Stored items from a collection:
_ _ _ _ _

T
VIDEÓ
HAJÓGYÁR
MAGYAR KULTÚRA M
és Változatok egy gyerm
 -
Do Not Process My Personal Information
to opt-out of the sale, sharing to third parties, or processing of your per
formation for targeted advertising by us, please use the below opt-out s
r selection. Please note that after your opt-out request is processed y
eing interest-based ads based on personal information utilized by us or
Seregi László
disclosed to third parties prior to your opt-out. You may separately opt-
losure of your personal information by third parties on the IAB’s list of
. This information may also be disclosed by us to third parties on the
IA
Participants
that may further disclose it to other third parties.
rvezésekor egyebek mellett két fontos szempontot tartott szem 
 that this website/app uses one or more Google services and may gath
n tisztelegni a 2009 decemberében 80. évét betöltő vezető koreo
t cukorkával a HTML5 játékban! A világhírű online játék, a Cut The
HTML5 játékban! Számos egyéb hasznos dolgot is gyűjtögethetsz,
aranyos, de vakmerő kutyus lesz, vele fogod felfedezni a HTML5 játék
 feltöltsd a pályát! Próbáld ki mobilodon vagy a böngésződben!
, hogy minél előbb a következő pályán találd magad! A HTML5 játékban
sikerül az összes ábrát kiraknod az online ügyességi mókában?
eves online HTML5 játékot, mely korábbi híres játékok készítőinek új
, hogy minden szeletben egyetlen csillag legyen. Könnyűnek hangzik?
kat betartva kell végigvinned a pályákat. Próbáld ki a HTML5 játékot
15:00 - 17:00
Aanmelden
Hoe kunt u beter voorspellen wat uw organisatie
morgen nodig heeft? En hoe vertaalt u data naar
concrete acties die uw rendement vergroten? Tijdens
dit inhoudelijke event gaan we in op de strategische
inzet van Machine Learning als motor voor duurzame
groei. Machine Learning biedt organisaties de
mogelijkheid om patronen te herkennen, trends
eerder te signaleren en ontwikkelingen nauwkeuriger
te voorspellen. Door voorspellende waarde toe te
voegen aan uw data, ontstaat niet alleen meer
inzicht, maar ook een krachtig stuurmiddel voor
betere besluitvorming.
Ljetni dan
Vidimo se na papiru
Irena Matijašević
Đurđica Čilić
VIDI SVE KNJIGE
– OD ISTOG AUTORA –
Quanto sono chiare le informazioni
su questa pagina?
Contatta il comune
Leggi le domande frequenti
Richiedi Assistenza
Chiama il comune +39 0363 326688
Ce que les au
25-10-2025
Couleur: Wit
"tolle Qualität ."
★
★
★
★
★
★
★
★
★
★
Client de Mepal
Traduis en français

_ _ _ _ _

> _Exercise_:
Copy out every one of the lines above again, character for character, keeping each line break and the original order.

> _Output for this exercise_:
T
VIDEÓ
HAJÓGYÁR
MAGYAR KULTÚRA M
és Változatok egy gyerm
 -
Do Not Process My Personal Information
to opt-out of the sale, sharing to third parties, or processing of your per
formation for targeted advertising by us, please use the below opt-out s
r selection. Please note that after your opt-out request is processed y
eing interest-based ads based on personal information utilized by us or
Seregi László
disclosed to third parties prior to your opt-out. You may separately opt-
losure of your personal information by third parties on the IAB’s list of
. This information may also be disclosed by us to third parties on the
IA
Participants
that may further disclose it to other third parties.
rvezésekor egyebek mellett két fontos szempontot tartott szem 
 that this website/app uses one or more Google services and may gath
n tisztelegni a 2009 decemberében 80. évét betöltő vezető koreo
t cukorkával a HTML5 játékban! A világhírű online játék, a Cut The
HTML5 játékban! Számos egyéb hasznos dolgot is gyűjtögethetsz,
aranyos, de vakmerő kutyus lesz, vele fogod felfedezni a HTML5 játék
 feltöltsd a pályát! Próbáld ki mobilodon vagy a böngésződben!
, hogy minél előbb a következő pályán találd magad! A HTML5 játékban
sikerül az összes ábrát kiraknod az online ügyességi mókában?
eves online HTML5 játékot, mely korábbi híres játékok készítőinek új
, hogy minden szeletben egyetlen csillag legyen. Könnyűnek hangzik?
kat betartva kell végigvinned a pályákat. Próbáld ki a HTML5 játékot
15:00 - 17:00
Aanmelden
Hoe kunt u beter voorspellen wat uw organisatie
morgen nodig heeft? En hoe vertaalt u data naar
concrete acties die uw rendement vergroten? Tijdens
dit inhoudelijke event gaan we in op de strategische
inzet van Machine Learning als motor voor duurzame
groei. Machine Learning biedt organisaties de
mogelijkheid om patronen te herkennen, trends
eerder te signaleren en ontwikkelingen nauwkeuriger
te voorspellen. Door voorspellende waarde toe te
voegen aan uw data, ontstaat niet alleen meer
inzicht, maar ook een krachtig stuurmiddel voor
betere besluitvorming.
Ljetni dan
Vidimo se na papiru
Irena Matijašević
Đurđica Čilić
VIDI SVE KNJIGE
– OD ISTOG AUTORA –
Quanto sono chiare le informazioni
su questa pagina?
Contatta il comune
Leggi le domande frequenti
Richiedi Assistenza
Chiama il comune +39 0363 326688
Ce que les au
25-10-2025
Couleur: Wit
"tolle Qualität ."
★
★
★
★
★
★
★
★
★
★
Client de Mepal
Traduis en français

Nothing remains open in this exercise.